Lars Erik Berntzen
Dr. Lars Erik Berntzen is a postdoctoral fellow at the University of Bergen, and previously a researcher at the Center for Research on Extremism, University of Oslo. He received his doctoral degree in Political and Social Sciences from the European University Institute in Florence, Italy in 2018 on the basis of his dissertation titled “The Anti-Islamic Movement: Far Right and Liberal?”. The thesis offers an overview of anti-Islamic activism in the United States and Western Europe between 2001 and 2017, covering the background of their leaders, their ideology, online organizational networks, views expressed by their online members as well as which emotions and messages continue to drive their mobilization.
It demonstrates that the anti-Islamic turn and expansion of the far right is a simultaneous liberal turn and expansion. Rather than being interchangeable and inconsequential, the anti-Islamic expansion of the far right shows who the enemy is matters in a fundamental manner. This conclusion is reached using a range of methodological approaches, such as network analysis, semi-automated sentiment analysis and multilevel regression analysis based on online data from several hundred anti-Islamic activist groups containing approximately five million members.

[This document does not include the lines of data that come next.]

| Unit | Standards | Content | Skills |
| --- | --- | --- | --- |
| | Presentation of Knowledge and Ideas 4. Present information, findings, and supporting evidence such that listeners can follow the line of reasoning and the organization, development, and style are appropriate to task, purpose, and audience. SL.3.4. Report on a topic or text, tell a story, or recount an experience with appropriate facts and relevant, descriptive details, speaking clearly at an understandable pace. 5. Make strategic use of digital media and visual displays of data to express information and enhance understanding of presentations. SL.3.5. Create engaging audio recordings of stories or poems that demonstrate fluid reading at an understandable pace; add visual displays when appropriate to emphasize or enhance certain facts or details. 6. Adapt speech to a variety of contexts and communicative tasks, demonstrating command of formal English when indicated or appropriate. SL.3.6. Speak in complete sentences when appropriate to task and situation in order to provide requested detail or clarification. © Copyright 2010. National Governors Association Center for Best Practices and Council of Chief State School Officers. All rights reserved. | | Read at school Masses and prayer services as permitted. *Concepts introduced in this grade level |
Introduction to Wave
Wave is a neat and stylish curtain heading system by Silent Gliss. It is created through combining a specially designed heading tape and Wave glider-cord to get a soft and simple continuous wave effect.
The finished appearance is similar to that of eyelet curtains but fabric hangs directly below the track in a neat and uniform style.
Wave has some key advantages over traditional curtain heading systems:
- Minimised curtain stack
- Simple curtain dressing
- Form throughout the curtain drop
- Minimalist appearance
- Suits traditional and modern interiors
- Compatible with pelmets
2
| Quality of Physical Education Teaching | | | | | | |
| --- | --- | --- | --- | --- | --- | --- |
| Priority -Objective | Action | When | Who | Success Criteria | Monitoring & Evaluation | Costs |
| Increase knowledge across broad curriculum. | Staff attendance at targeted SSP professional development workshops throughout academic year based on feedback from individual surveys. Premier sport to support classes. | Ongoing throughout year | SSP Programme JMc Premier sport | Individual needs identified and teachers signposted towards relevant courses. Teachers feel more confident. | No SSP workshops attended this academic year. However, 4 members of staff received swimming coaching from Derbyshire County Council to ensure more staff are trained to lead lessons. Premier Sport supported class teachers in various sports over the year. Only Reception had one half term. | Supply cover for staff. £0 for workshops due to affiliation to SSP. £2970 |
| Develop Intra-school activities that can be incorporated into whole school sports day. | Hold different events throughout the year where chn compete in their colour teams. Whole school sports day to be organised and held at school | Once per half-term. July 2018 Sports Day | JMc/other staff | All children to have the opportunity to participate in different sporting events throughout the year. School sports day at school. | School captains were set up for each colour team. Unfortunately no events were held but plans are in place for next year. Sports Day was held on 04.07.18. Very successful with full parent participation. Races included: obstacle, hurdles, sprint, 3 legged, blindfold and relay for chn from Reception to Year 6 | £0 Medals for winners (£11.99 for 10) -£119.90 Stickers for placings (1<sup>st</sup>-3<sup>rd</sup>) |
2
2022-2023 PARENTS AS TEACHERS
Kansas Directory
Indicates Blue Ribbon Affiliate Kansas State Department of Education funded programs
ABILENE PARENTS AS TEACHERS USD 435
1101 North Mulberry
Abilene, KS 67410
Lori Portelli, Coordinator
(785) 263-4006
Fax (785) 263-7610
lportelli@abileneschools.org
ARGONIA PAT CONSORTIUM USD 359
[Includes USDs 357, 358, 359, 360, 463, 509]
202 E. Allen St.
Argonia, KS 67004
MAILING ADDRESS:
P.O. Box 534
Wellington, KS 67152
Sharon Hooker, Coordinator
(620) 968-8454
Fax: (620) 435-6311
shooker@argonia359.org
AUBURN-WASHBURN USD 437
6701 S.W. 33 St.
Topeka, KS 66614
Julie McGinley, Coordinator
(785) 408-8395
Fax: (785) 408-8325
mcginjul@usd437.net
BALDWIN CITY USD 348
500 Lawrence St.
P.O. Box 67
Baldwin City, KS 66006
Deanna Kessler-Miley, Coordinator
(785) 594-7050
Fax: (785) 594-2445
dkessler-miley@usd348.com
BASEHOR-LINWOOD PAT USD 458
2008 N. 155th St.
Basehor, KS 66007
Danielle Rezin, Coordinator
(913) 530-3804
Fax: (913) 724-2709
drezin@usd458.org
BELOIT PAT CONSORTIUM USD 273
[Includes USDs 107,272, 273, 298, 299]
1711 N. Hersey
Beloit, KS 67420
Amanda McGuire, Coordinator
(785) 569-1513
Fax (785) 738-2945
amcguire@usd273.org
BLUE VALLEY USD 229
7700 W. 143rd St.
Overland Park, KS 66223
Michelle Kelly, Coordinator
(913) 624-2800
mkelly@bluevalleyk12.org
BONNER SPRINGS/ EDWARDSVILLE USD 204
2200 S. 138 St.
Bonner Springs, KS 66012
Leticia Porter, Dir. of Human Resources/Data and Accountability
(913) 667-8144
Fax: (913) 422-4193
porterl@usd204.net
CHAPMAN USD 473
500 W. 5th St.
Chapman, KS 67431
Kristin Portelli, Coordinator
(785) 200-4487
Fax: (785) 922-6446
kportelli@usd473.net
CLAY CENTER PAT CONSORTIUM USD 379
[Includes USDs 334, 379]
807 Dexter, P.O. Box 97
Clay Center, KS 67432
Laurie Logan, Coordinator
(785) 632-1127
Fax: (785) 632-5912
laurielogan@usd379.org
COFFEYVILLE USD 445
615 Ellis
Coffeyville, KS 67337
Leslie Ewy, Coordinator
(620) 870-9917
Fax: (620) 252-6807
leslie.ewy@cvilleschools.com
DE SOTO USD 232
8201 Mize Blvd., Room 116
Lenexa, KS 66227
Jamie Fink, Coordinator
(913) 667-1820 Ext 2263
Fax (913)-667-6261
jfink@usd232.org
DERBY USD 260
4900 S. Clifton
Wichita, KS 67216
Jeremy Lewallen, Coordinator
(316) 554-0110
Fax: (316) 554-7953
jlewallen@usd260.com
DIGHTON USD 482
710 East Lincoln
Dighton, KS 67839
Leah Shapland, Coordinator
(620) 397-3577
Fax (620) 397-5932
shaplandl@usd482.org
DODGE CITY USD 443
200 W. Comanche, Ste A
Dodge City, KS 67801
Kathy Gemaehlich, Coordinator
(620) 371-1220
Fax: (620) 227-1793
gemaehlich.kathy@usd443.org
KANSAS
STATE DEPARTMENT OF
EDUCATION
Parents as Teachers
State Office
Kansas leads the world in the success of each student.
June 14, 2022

Before venturing to Florence for his PhD, Berntzen studied sociology at the University of Bergen (2006-2011), and subsequently worked as a research assistant at the Department of Comparative Politics (2012-2013) where he compiled a database on political violence in Norway between 1946 and 2012 in collaboration with Associate Professor Jan Oskar Engene. Berntzen’s Master’s thesis titled “Den eksistensielle trusselen En sosiologisk studie av politisk motstand mot islam, muslimsk kultur og innvandring til Norge” (2011) was the first study of anti-Islamic political mobilization in Norway.
Berntzen has written and co-authored several peer reviewed articles, book chapters and popular publications on the far right, anti-Islamic mobilization and political violence, such as “The Collective Nature of Lone Wolf Terrorism: Anders Behring Breivik and the Anti-Islamic Social Movement” in Terrorism and Political Violence (2014). He is currently engaged in several projects, for instance leveraging natural experiments to identify the causal effect of Islamist terror attacks on attitudes toward Muslims in Western Europe and studying the societal acceptance of far right initiatives in Europe using survey experiments.
Berntzen also runs the social science podcast Politikk og Røvere with Jonas Bergan Dræge (Harvard).